Jefferson County voters oust 3 members of school board | VailDaily.com

Jefferson County voters oust 3 members of school board

Ivan Moreno
Associated Press

DENVER — Suburban Denver voters on Tuesday ousted three conservative school board members who changed the way teachers are paid and briefly considered reviewing a U.S. history curriculum to promote patriotism.

The high-profile political battle attracted a huge influx of cash from inside Jefferson County and from outside groups with an interest in what education reforms should look like.

By overwhelming margins, voters agreed to recall Ken Witt, Julie Williams and John Newkirk, who were elected into office in 2013 and made up the majority in the five-member board of the second-largest school district in the state. Voters also picked their replacements Tuesday, and two other school board members were also selected.

The new board is now comprised of officials who were against the old majority.

Those up for recall and the people who wanted them out of office each had the backing of heavy hitters who donated hundreds of thousands of dollars. Recall supporters included teacher unions, while Witt, Williams, and Newkirk were backed by the conservative powerhouse Americans For Prosperity.

All to compete for unpaid board positions.

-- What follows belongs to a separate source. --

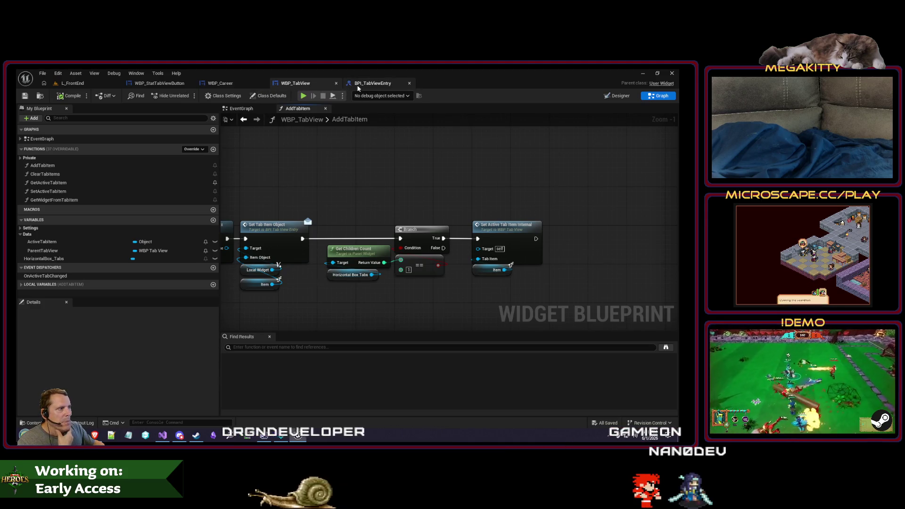
click(149, 85)
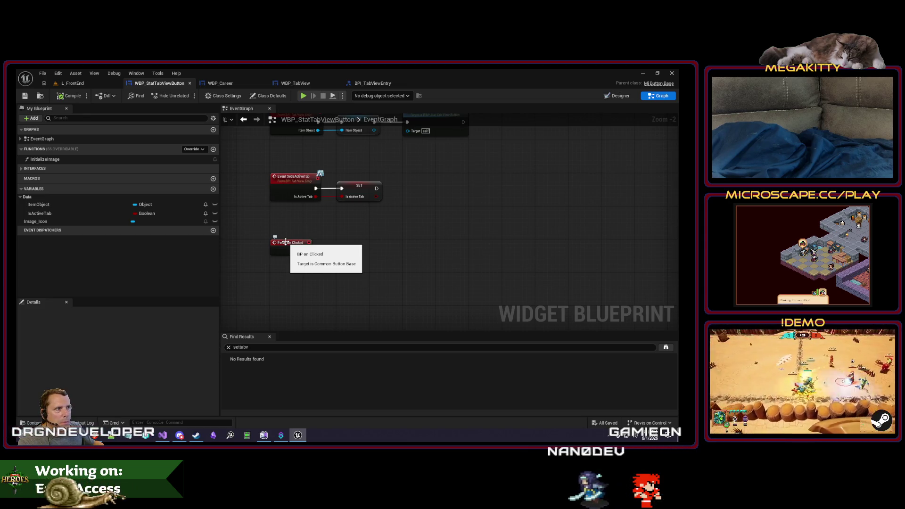
click(374, 83)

The trio had cruised to victory two years ago and their arrival immediately drew the scorn of liberal groups and some parents in the district. They began implementing the reforms they campaigned on, including giving more money to charter schools and tying teacher pay increases to performance rather than seniority.

Witt, the board president, said he was disappointed by the result but not surprised.

“Sometimes it’s difficult being the tip of the spear enacting change,” he said.

The discord in the school district garnered national attention when the board majority considered reviewing new Advanced Placement U.S. history curriculum to emphasize patriotism.

Students protested the curriculum idea by walking out of school last year. The district claimed teachers staged sick-outs.

Ultimately, the board didn’t do anything with the class, an elective course that has been criticized by the Republican National Committee and the Texas State Board of Education.